→ **What to work on**
Copy all lines below containing "driver".

Data excerpts:
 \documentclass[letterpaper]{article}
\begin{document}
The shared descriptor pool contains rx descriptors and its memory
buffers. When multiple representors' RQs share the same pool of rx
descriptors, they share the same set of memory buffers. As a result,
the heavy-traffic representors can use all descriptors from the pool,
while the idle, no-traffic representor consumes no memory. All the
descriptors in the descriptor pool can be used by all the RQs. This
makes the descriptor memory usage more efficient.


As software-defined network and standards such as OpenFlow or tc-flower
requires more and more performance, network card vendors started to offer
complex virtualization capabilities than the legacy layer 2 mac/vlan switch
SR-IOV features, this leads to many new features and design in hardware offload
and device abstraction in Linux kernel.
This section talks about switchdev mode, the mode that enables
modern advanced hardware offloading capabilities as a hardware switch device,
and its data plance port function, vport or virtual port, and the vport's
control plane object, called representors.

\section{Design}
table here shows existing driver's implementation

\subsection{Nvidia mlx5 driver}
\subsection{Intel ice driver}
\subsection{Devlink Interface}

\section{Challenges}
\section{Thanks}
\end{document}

==

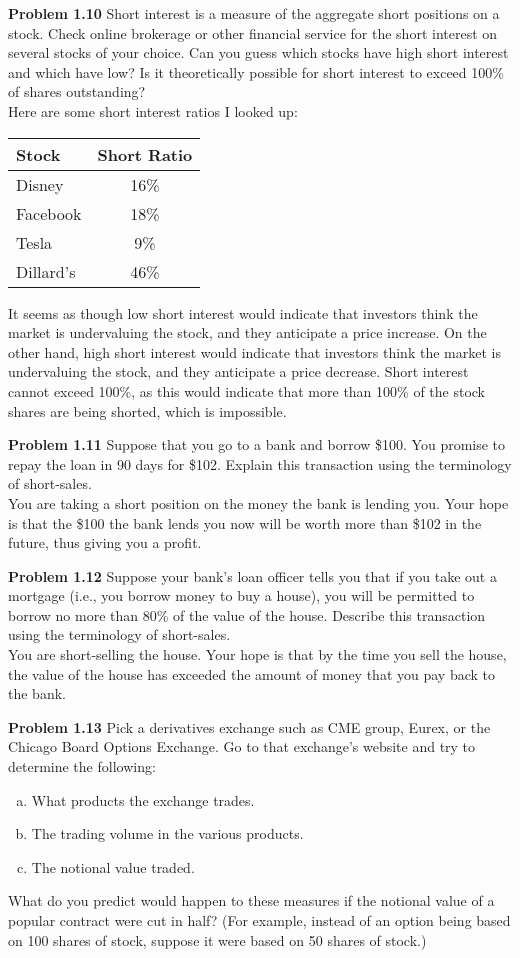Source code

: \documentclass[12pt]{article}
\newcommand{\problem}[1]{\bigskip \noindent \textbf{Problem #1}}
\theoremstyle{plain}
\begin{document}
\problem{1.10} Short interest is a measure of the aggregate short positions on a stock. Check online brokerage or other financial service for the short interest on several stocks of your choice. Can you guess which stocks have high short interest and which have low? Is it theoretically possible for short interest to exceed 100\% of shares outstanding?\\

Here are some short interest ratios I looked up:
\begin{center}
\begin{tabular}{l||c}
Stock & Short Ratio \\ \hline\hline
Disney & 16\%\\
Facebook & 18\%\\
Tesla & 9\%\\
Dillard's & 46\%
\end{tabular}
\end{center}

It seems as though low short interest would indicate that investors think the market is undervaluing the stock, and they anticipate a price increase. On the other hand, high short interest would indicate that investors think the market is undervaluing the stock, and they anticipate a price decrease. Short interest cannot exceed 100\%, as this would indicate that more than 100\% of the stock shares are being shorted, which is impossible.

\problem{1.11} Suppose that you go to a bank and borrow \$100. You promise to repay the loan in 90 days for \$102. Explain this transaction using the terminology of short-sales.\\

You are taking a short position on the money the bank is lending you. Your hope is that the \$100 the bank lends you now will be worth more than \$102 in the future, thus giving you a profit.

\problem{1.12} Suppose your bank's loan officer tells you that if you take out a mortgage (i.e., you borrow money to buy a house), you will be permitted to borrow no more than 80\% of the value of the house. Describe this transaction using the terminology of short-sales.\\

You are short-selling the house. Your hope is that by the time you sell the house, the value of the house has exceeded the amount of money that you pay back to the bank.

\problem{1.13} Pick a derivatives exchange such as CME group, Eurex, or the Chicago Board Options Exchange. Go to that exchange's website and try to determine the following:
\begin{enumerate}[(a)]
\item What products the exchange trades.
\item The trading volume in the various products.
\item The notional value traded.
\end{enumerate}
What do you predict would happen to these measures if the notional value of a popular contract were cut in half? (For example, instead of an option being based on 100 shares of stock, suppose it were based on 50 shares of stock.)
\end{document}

→ **Response to the exercise**
table here shows existing driver's implementation
\subsection{Nvidia mlx5 driver}
\subsection{Intel ice driver}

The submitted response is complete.